As I was going to St. Ives,

I met a man with seven wives.

Every wife had seven sacks.

Every sack had seven cats.

Every cat had seven kits.

Kits, cats, sacks, wives

How many were going to St. Ives?

The answer to the question is one. While the man and his wives and their sacks, cats and kits were going from St. Ives, only the speaker — the I in the rhyme — was going to St. Ives.
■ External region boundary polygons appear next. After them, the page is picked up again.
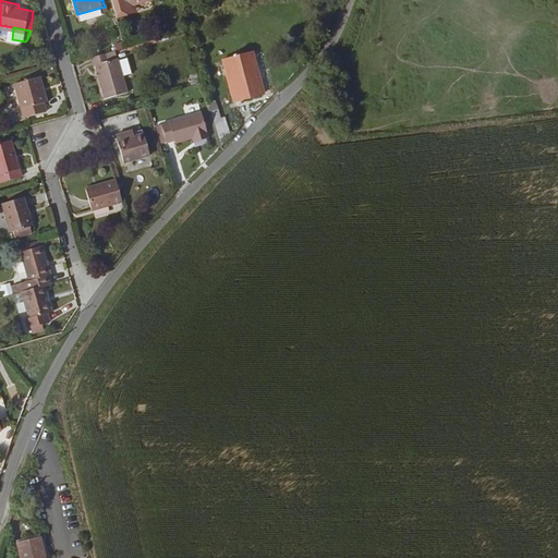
[(261,88),(249,48),(219,57),(232,98),(261,88)]
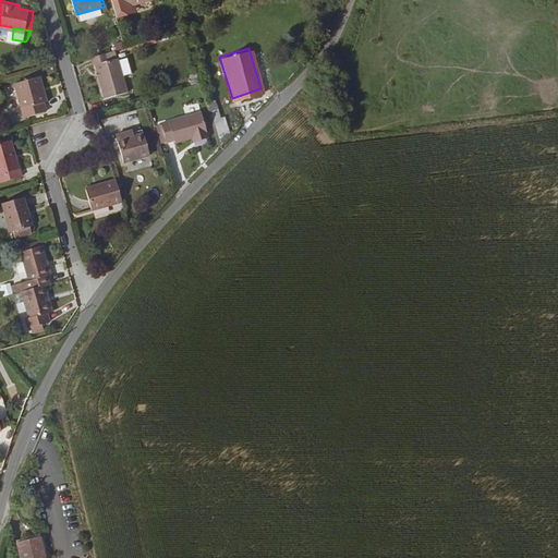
[(109,52),(92,58),(94,67),(97,67),(107,99),(130,92),(120,59),(111,61),(109,52)]
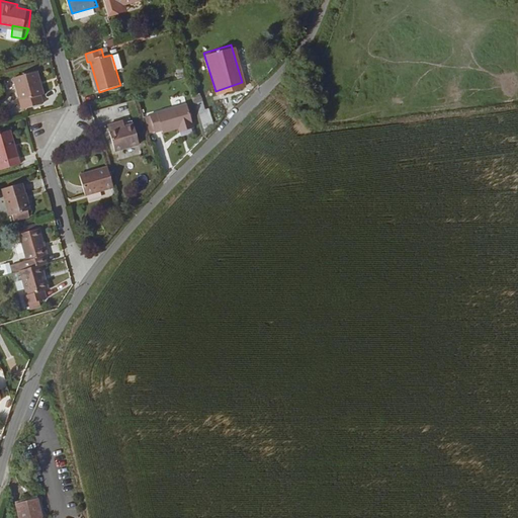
[(113,56),(116,72),(123,70),(119,54),(113,56)]
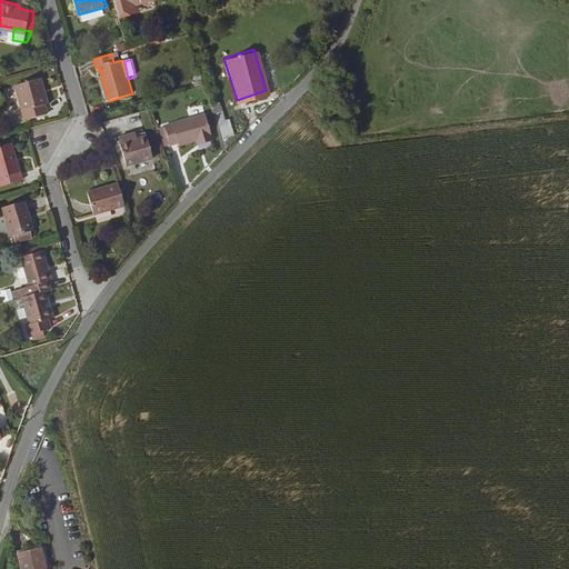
[(42,89),(46,87),(43,78),(18,85),(27,118),(49,112),(47,105),(42,89)]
If you madly multiplied 7 times 7 times 7 times 7 and added one for the man, you were the victim of a language trap. Language traps are brief posers that test your ability to read or listen carefully and to avoid being fooled by misleading information. If you think precisely as you consider the dozen classic language traps in this game, you can avoid being caught by the snapping shut of steel jaws and being dubbed an April fool.

Answers follow the questions.

1. Name three consecutive days without using the words Wednesday, Friday or Sunday.
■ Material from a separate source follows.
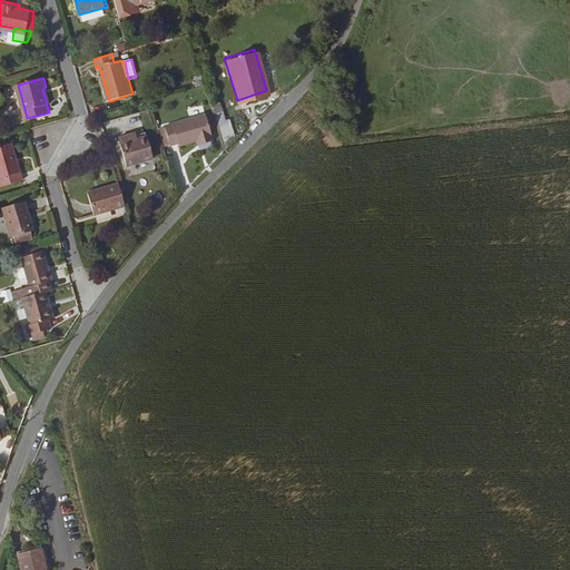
[(227,107),(237,105),(235,96),(225,99),(227,107)]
2. Susan’s mother had three children. The first child was named April. The second child was named May. What was the third child’s name?

3. There is a clerk at the butcher shop, he is five feet 10 inches tall and he wears size 13 sneakers. What does he weigh?

4. Which is correct: 9 and 7 is 15 or 9 and 7 are 15?

5. How many three-cent stamps are there in a dozen?

6. Pronounce out loud the words formed by each of the following letter series: B-O-A-S-T, C-O-A-S-T, R-O-A-S-T. Now, what do you put in a toaster?

7. Pronounce out loud the words formed by each of the following letter series: B-I-L-K, S-I-L-K. Now, what do cows drink?

8. If a red house is made from red bricks and a blue house is made from blue bricks, what is a greenhouse made of?

9. If a peacock and a half lays an egg and a half in a day and a half, how many eggs will three peacocks lay in three days?

10. How many months have 28 days?

11. A farmer had 17 sheep. All but nine died. How many were left alive?

12. You are the engineer on a train going from Chicago to New York. The train leaves Chicago with a hundred passengers, stops in Detroit to pick up ten and discharge five, stops in Cleveland to pick up five and discharge ten, stops in Buffalo to pick up ten and discharge five, and then proceeds to New York.

How old is the engineer?

Answers

1. yesterday, today, and tomorrow. 2. Susan. 3. meat 4. The sum of 9 and 7 is 16. 5. twelve (i.e., a dozen) 6. bread 7. water 8. glass 9. None. Peacocks don’t lay eggs; peahens do. 10. all of them. 11. nine 12. Because you are the engineer, the age of the engineer is your age.